### What this task involves
Return only these lines: the one that contains "Sermons_on_the_Divinity, 24829: 1 -> 0" and every line after it through the end of the listing, exactly, without pictures.

### Source records

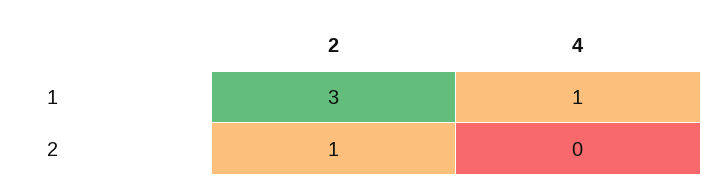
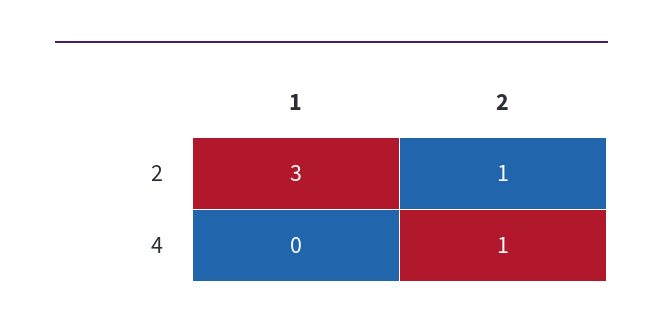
4, 1: 1 -> 0
4, 2: 0 -> 1

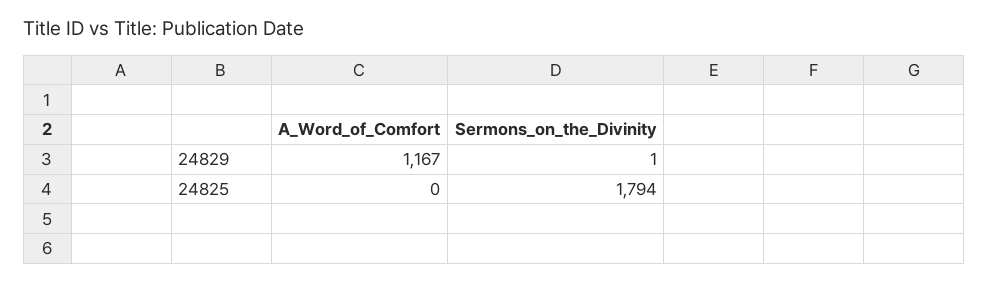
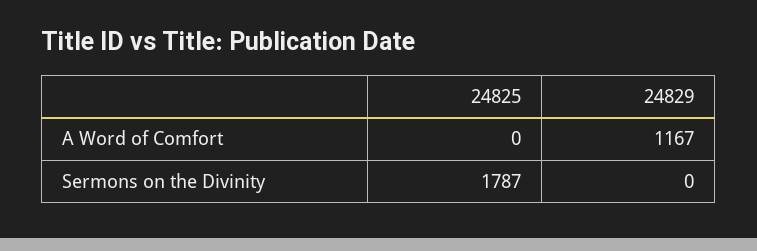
Sermons_on_the_Divinity, 24829: 1 -> 0
Sermons_on_the_Divinity, 24825: 1794 -> 1787

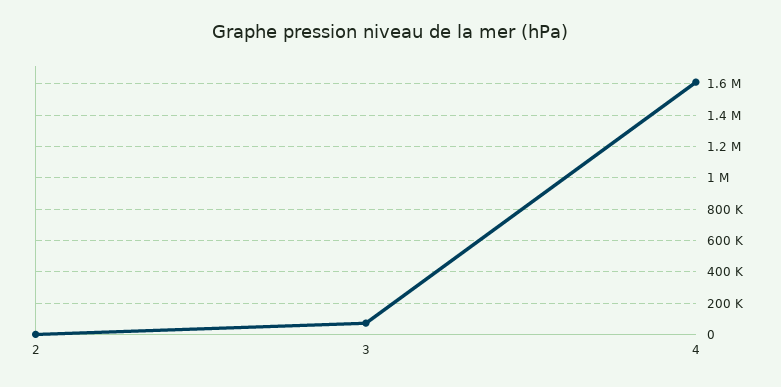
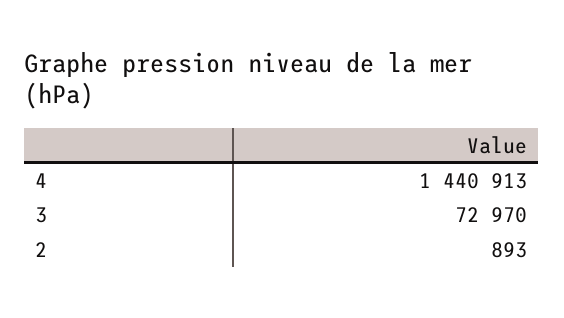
4: 1600000 -> 1440913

### Answer space
Sermons_on_the_Divinity, 24829: 1 -> 0
Sermons_on_the_Divinity, 24825: 1794 -> 1787

4: 1600000 -> 1440913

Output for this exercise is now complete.